**** Kutipan yang Diberikan

Mulai bagian ini aku akan menceritakan bagaimana bisa takdir membawaku pada wattpad. Masih di depan warung lontong sayur, langit mulai mendung sebenarnya. Aku berniat pulang, untuk melanjutkan tulisan ini di rumah. Tapi mengingat hampir 35 menit telah aku habiskan untuk mengantri, dan menyisakan dua orang lagi di depanku, aku putuskan untuk menunggu dengan lebih sabar.
Mungkin sekitar dua tahun yang lalu, ketika aku terjebak dalam situasi rumit yang mengharuskanku menulis banyak feature, artikel, esai, atau karya tulis populer lainnya untuk bisa dipublikasikan di media cetak atau media online. Dalam situasi itulah wattpad adalah salah satu dari sekian banyak objek pengamatanku.
Menurutku, bagian dari wattpad yang paling menonjol dan paling mudah di sorot adalah sisi negatifnya. Konteks kalimatku adalah pada pembaca dan jenis bacaan yang disediakan, dengan filter yang terbatas, dan aturan yang mudah di manipulasi oleh generasi milenial, yang merupakan jumlah pengguna terbesar wattpad.
Waktu itu, efek negatif wattpadlah yang menjadi bagian paling "empuk", yang bisa aku angkat ke permukaan.
Namun pada akhirnya, aku jatuh juga. Pesona wattpad mengikatku lebih erat dengan diksi-diksi indahnya, melebihi bahasa-bahasa ilmiah yang hampir aku temui setiap hari.
Alur dari setiap cerita yang aku baca membawa imajinasiku melayang. Meninggalkan beberapa judul drama Korea yang menjamur di VLC android tuaku.

********

**Tugas yang Dikerjakan**
1) Jawablah pertanyaan berikut berdasarkan kutipan tentang wattpad.
(a) Berapa lama pencerita telah mengantri di depan warung lontong sayur?
(b) Kelompok mana yang disebut sebagai jumlah pengguna terbesar wattpad?
(c) Di mana beberapa judul drama Korea disebut menjamur?
2) Terjemahkan kalimat "Alur dari setiap cerita yang aku baca membawa imajinasiku melayang." dari kutipan tentang wattpad ke dalam bahasa Inggris.

**** Data yang Tersedia

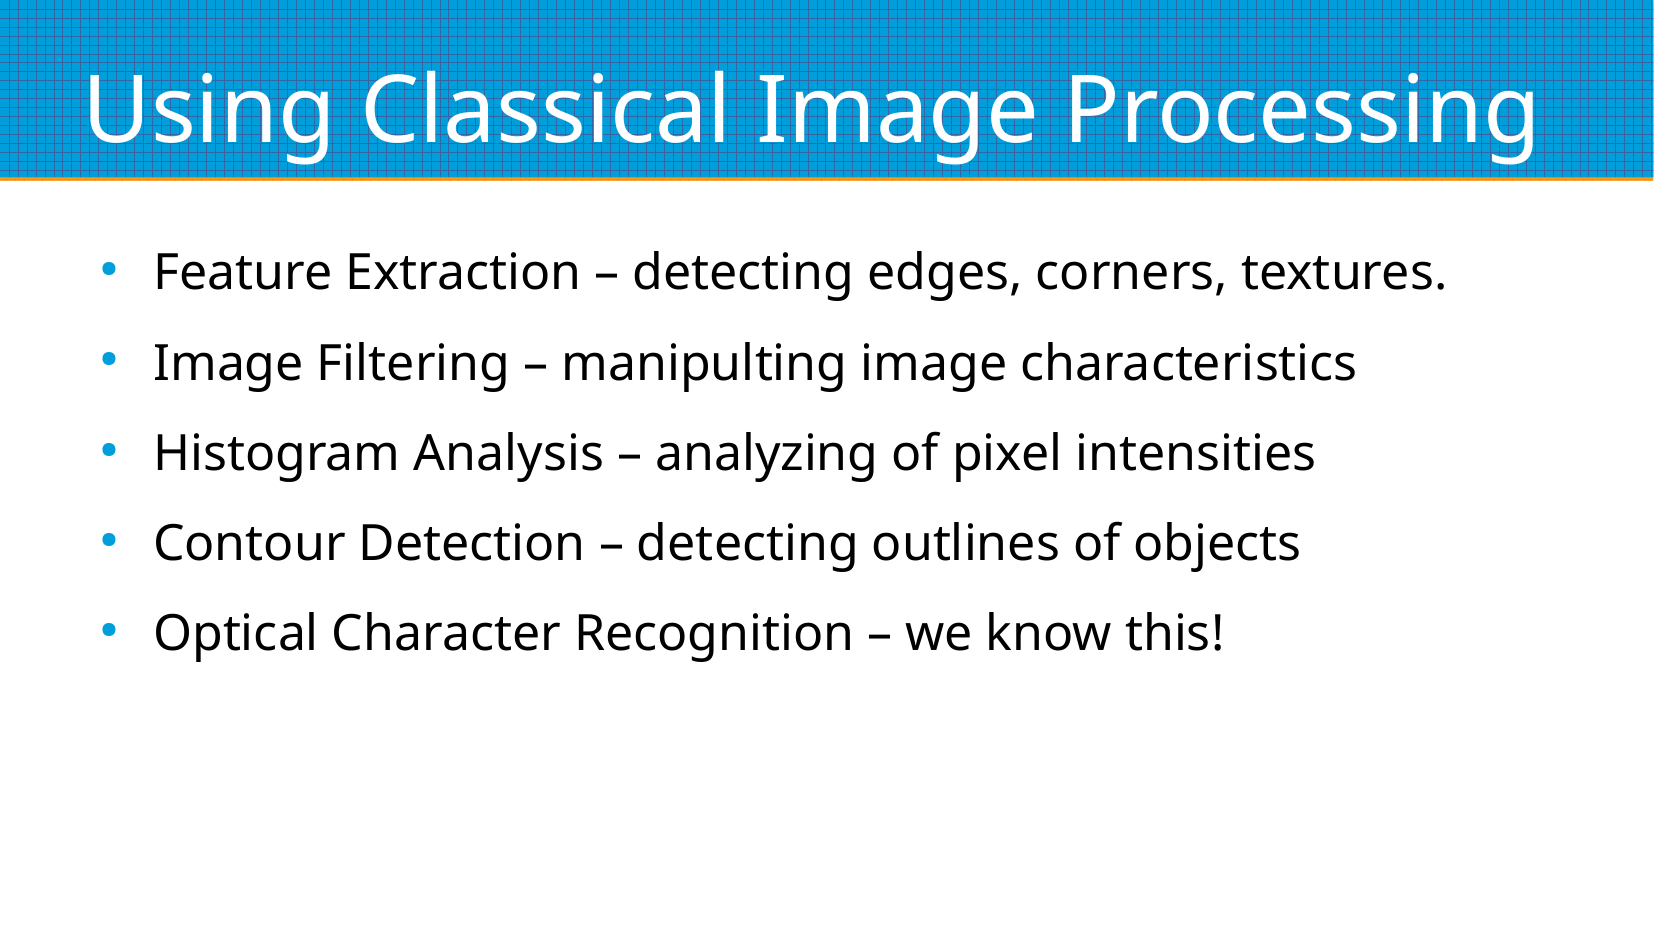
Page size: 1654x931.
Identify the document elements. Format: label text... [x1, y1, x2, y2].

title Using Classical Image Processing [82, 14, 1571, 171]
list Feature Extraction – detecting edges, corners, textures. Image Filtering – manipulting image characteristics Histogram Analysis – analyzing of pixel intensities Contour Detection – detecting outlines of objects Optical Character Recognition – we know this! [82, 236, 1563, 811]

********

**Hasil per Tugas**
1)
(a) Hampir 35 menit.
(b) Generasi milenial.
(c) Di VLC android tua milik pencerita.

2) The plot of every story I read sent my imagination soaring.